И ведь были еще истории, которые шепотом пересказывали друг другу при дворе: о том, как Каптал становился на ноги на улице, сколько он пролил крови, какие жестокости совершал по ходу дела. Рингил был склонен воспринимать это с толикой скепсиса – он слышал, по сути, те же самые жуткие байки про большинство головорезов из портовых трущоб Трелейна, с которыми общался во времена своей тщательным образом растраченной юности. Они по определению были мрачными и темными.
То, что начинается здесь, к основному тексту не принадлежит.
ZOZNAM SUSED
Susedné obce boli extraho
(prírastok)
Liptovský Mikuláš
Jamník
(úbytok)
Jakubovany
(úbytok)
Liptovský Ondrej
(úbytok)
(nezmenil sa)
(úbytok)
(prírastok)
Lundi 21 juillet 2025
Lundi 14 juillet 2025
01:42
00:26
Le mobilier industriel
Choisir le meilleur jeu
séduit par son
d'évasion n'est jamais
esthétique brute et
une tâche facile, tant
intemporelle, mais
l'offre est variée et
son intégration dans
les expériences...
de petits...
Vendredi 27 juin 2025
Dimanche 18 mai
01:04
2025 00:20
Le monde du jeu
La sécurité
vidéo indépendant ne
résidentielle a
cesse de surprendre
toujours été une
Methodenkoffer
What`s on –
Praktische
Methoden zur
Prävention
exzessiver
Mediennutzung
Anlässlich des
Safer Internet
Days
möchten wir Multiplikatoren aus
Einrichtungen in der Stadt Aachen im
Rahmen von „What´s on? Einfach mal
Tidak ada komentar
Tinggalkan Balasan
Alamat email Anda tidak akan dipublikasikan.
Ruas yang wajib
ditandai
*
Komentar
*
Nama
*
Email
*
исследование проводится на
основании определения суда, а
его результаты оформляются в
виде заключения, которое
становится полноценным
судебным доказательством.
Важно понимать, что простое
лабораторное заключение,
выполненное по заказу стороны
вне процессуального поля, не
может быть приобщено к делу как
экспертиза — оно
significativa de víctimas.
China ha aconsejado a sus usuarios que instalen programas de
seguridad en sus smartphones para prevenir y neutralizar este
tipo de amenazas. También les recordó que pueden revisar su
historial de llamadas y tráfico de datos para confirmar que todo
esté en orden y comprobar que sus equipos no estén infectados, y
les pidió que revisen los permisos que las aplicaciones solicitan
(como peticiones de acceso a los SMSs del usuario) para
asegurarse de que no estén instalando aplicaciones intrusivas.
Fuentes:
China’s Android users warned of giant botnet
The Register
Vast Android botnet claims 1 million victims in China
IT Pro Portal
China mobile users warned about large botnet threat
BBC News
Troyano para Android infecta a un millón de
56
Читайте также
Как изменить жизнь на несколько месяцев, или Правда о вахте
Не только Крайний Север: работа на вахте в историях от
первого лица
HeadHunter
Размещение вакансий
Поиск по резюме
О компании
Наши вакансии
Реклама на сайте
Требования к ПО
Но Гил был также склонен считать – опять же, на примере знакомых головорезов из Лиги, – что дыма без огня не бывает, и какая бы правда ни крылась за этими историями, Каптал был хитрой и злобной силой, с которой приходилось считаться. Иначе нельзя идти тем путем, который он выбрал, и достичь конца путешествия.
И каким сладостно-горьким должен быть этот конец… Столько усилий – и вот он, тупой и неряшливый уличный пес, оказался среди чистокровных изысканных придворных волкодавов, которые его тихо, но от всей души презирали за происхождение – если уж они Танда презирали за кровь с примесью грязи, то как должны были ненавидеть Каптала, в чьих жилах текла сплошная грязь! – и за то, что он непостижимым образом стал намного богаче и влиятельнее своих более благородных сверстников.
Двор может резко перевернуться вверх дном, Джирала стряхнут с трона – Капталу будет наплевать и растереть до той поры, пока он сам в безопасности.
Он, возможно, еще и порадуется, наблюдая, как породистые волкодавы воют где-то там, внизу.
Итак, кто же остался…
Другой младший отпрыск семьи Карш погиб в Виселичном Проломе. Рингил совсем не помнил парнишку, ни живым, ни мертвым, но, когда ему представили Андала Карша, изобразил, будто помнит – и гадал по ходу дела, подтолкнула ли его к этому необходимость выбить средства для экспедиции или застарелая боль, которую он увидел в глазах изможденного аристократа в унылом наряде. Карш выглядел аскетом и явно горевал о своих утратах, но, похоже, решил, что сын, погибший под командованием Гила, по крайней мере, пал смертью храбрых. И еще в этом человеке таился гнев на то, каким образом стечение обстоятельств и скупердяйство имперских оружейников искалечили его старшего сына.